In my humble opinion, the quality of the submission has been improved and the article should be accepted.

### Typos, etc.
- Several times, there is a whitespace missing in front of paranthesis. Some examples are:
-- p 4: "Turtle(TTL)"
-- Table 1: "many("
-- p10: "connectors(or model connectors)"
-- p15: "parameters size(targeted task size), knowsCount(number of incoming edges for normal nodes)"
-- P20: "task dialogues(task"
- p 5: "Javascript,and" --> "Javascript ,and"
- I appreciate the addition of the score explanations in Section 3.4. They help a lot in understanding the tasks better. However, the pattern "Most important score : |See explanation above." leads to incomplete sentences since a verb is missing. It might be better to formulate "The most important score(s) is/are : ." or "The most important score is the previously explained ."

Review #2
Anonymous submitted on 20/Mar/2026
Suggestion:
Accept
Review Comment:

The authors have carefully addressed the concerns I raised in the previous review, and the manuscript has improved as a result.

The revised version particularly now clarifies the scope and positioning of the benchmark with respect to real-world knowledge graph usage, including a more balanced Discussion and Outlook section of the role of LLMs relative to deterministic graph database systems. The expanded discussion of the contributions and related work also better articulates the novelty of the framework relative to prior publications by the same authors, which was one of my earlier concerns.

The clarifications added to the previously ambiguous passages (e.g., regarding format comparisons, references to external benchmarks, and the motivation for compatibility with BigBench task interfaces) improve readability and make the design choices of the framework clearer.

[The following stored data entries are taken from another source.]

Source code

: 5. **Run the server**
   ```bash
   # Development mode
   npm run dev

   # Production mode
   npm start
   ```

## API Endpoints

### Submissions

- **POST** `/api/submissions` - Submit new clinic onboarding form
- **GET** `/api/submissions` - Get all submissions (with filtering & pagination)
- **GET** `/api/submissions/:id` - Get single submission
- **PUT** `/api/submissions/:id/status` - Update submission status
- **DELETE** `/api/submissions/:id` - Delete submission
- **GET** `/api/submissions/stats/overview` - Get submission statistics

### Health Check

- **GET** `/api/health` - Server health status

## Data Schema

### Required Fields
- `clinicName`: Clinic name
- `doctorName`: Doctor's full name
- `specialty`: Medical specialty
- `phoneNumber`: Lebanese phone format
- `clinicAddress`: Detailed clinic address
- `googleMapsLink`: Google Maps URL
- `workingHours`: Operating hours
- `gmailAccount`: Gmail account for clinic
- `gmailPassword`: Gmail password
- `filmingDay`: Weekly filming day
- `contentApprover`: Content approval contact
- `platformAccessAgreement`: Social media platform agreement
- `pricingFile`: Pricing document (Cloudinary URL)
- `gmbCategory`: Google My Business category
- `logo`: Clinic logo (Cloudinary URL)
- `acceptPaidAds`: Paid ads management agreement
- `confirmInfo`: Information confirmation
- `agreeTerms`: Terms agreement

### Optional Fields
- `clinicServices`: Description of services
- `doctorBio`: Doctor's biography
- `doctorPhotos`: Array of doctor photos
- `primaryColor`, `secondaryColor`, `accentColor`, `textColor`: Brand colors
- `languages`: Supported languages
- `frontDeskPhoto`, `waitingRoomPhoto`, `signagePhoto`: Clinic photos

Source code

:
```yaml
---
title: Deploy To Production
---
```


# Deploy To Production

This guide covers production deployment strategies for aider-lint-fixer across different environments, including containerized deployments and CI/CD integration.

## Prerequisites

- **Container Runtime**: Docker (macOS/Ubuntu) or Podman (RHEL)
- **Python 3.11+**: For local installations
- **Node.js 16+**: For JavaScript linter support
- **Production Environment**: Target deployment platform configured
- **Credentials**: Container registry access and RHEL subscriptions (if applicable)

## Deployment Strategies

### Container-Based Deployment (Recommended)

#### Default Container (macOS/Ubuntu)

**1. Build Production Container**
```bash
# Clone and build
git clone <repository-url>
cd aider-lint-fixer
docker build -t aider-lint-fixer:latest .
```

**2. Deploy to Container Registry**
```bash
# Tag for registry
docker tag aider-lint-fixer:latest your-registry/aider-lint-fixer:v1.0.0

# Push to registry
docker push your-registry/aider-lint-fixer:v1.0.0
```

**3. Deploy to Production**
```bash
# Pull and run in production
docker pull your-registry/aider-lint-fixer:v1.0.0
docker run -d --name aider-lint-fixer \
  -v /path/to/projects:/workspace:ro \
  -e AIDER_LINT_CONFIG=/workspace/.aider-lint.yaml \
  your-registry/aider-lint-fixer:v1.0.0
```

Overall, I am satisfied that the authors have addressed the requested revisions, and I believe the manuscript is now suitable for publication.

Review #3
By Bohui Zhang submitted on 23/Mar/2026
Suggestion:
Accept
Review Comment:

Thank you for the revision. The paper has improved noticeably, and most of my previous concerns have been addressed to a satisfactory extent. In particular, the revised version is clearer in its presentation of the benchmark design, task descriptions, experimental setup, and result reporting.

Overall, I believe the paper now makes a solid contribution to the area of LLM evaluation for knowledge graph-related tasks, and I recommend acceptance.